RTP is "not essential" but it can cost-effectively address California's steep demand peaks, high price volatility from variable and distributed renewables, and unpredictable emergencies, he added. And with further deployment of enabling technologies and services RTP "will be more viable."
There is a next step in rate design evolution beyond RTP that may use those services and technologies to turn price signals around.
Subscriptions
A newer type of rate design could eventually include the full range of options, from Maryland's basic TOU design to California' real time rates, or allow more sophisticated pricing to be implemented by utility experts.
Rate design is evolving toward time-varying rates, NCCETC's Proudlove acknowledged. But "if the barriers to smart and enabling technologies and services are overcome, more customers might find the 'set it and forget it' simplicity of subscription rates more appealing, and utilities might be able to use them as effectively as other rate designs."
Advanced TOU rates with peak pricing features "probably are not for everybody," said Duke's Huber, who proposed one of the first modern subscription rates for U.S. electric utilities. "But why are utilities only sending price signals to consumers?
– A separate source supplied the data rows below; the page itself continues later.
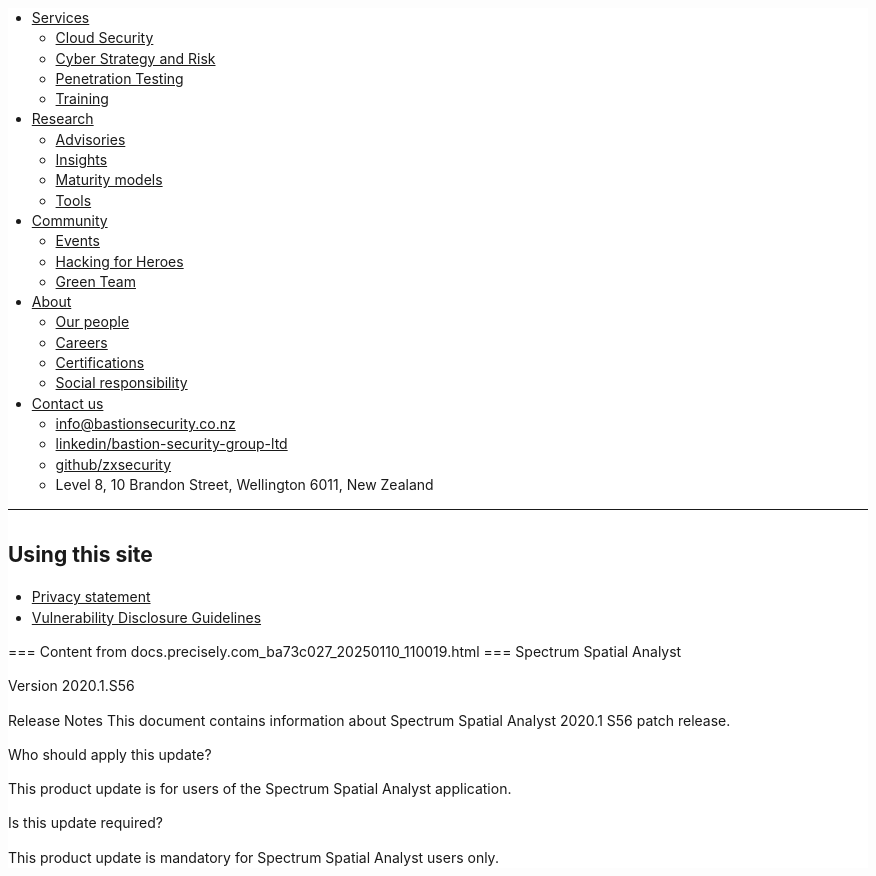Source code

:* [Services](/services/)
  + [Cloud Security](/services/cloud-security/)
  + [Cyber Strategy and Risk](/services/cyber-strategy-and-risk/)
  + [Penetration Testing](/services/penetration-testing/)
  + [Training](/services/training/)
* [Research](/research/)
  + [Advisories](/research/advisories/)
  + [Insights](/research/insights/)
  + [Maturity models](/research/maturity-models/)
  + [Tools](/research/tools/)
* [Community](/events/)
  + [Events](/events/)
  + [Hacking for Heroes](/about/social-responsibility/hacking-for-heroes/)
  + [Green Team](/about/social-responsibility/green-team/)
* [About](/about/)
  + [Our people](/about/people/)
  + [Careers](/about/careers/)
  + [Certifications](/about/#section_certifications)
  + [Social responsibility](/about/social-responsibility/)
* [Contact us](/contact/)
  + info@bastionsecurity.co.nz
  + [linkedin/bastion-security-group-ltd](https://www.linkedin.com/company/bastion-security-group-ltd)
  + [github/zxsecurity](https://github.com/zxsecurity)
  + Level 8, 10 Brandon Street, Wellington 6011, New Zealand

---

## Using this site

* [Privacy statement](/privacy/)
* [Vulnerability Disclosure Guidelines](/disclosure/)



=== Content from docs.precisely.com_ba73c027_20250110_110019.html ===
Spectrum Spatial Analyst

Version 2020.1.S56

Release Notes
This document contains information about Spectrum Spatial
Analyst 2020.1 S56 patch release.

Who should apply this
update?

This product update is for users of the Spectrum
Spatial Analyst application.

Is this update
required?

This product update is mandatory for Spectrum
Spatial Analyst users only.

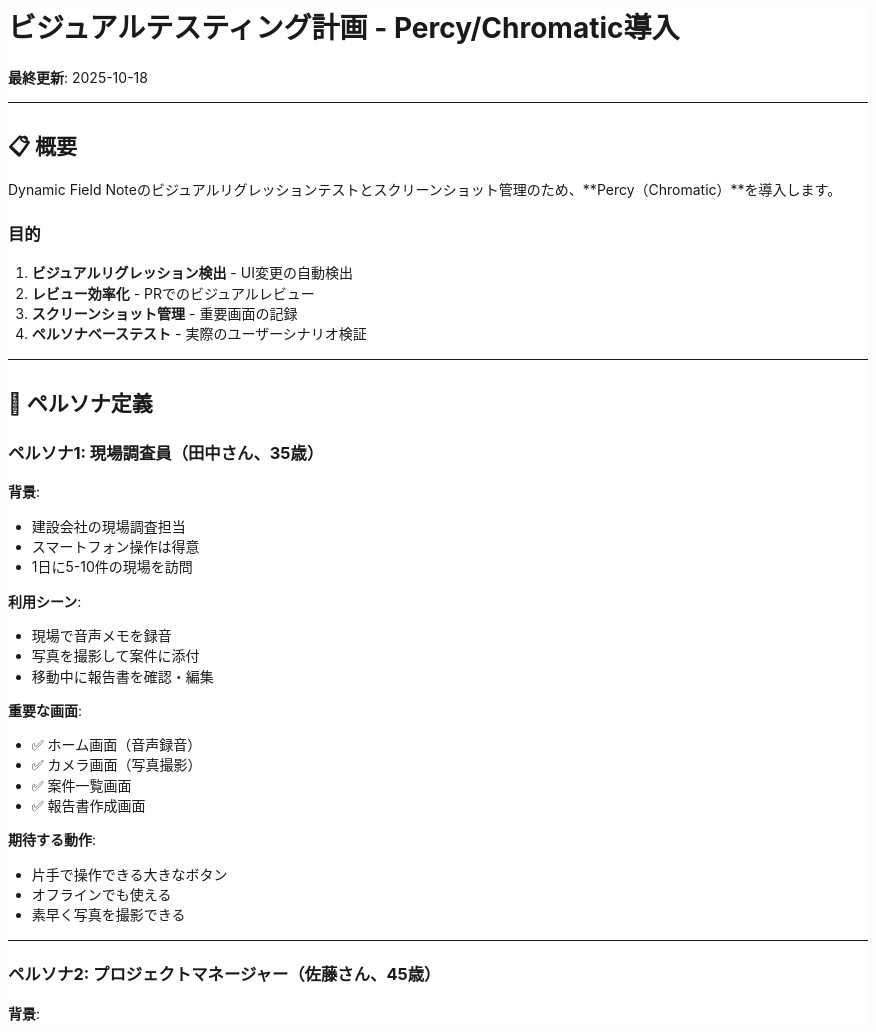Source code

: # ビジュアルテスティング計画 - Percy/Chromatic導入

**最終更新**: 2025-10-18

---

## 📋 概要

Dynamic Field Noteのビジュアルリグレッションテストとスクリーンショット管理のため、**Percy（Chromatic）**を導入します。

### 目的

1. **ビジュアルリグレッション検出** - UI変更の自動検出
2. **レビュー効率化** - PRでのビジュアルレビュー
3. **スクリーンショット管理** - 重要画面の記録
4. **ペルソナベーステスト** - 実際のユーザーシナリオ検証

---

## 👥 ペルソナ定義

### ペルソナ1: 現場調査員（田中さん、35歳）

**背景**:

- 建設会社の現場調査担当
- スマートフォン操作は得意
- 1日に5-10件の現場を訪問

**利用シーン**:

- 現場で音声メモを録音
- 写真を撮影して案件に添付
- 移動中に報告書を確認・編集

**重要な画面**:

- ✅ ホーム画面（音声録音）
- ✅ カメラ画面（写真撮影）
- ✅ 案件一覧画面
- ✅ 報告書作成画面

**期待する動作**:

- 片手で操作できる大きなボタン
- オフラインでも使える
- 素早く写真を撮影できる

---

### ペルソナ2: プロジェクトマネージャー（佐藤さん、45歳）

**背景**:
Utilities ought to have the opportunity to receive price signals and learn from their customers' choices," he said.
Subscription rates recognize that some customers will allow utilities limited control of their usage if the utilities provide smart technologies they can pre-set to their preferences, he added. "Underlying subscription rates would be very sophisticated rate designs managed by utilities."
Utility experts could optimize supply and demand in response to wholesale market prices and meet customer needs with the full range of available resources more cost effectively than most residential customers, he said.
The energy transition will require "every demand- and supply-side solution we have, and rate design-enabled load flexibility will be a key tool," Huber said. "Customers who give utilities more control of their loads should benefit more financially for providing more system benefit, because key peak event days are very much 'Ask not what the grid can do for you, ask what you can do for the grid' events."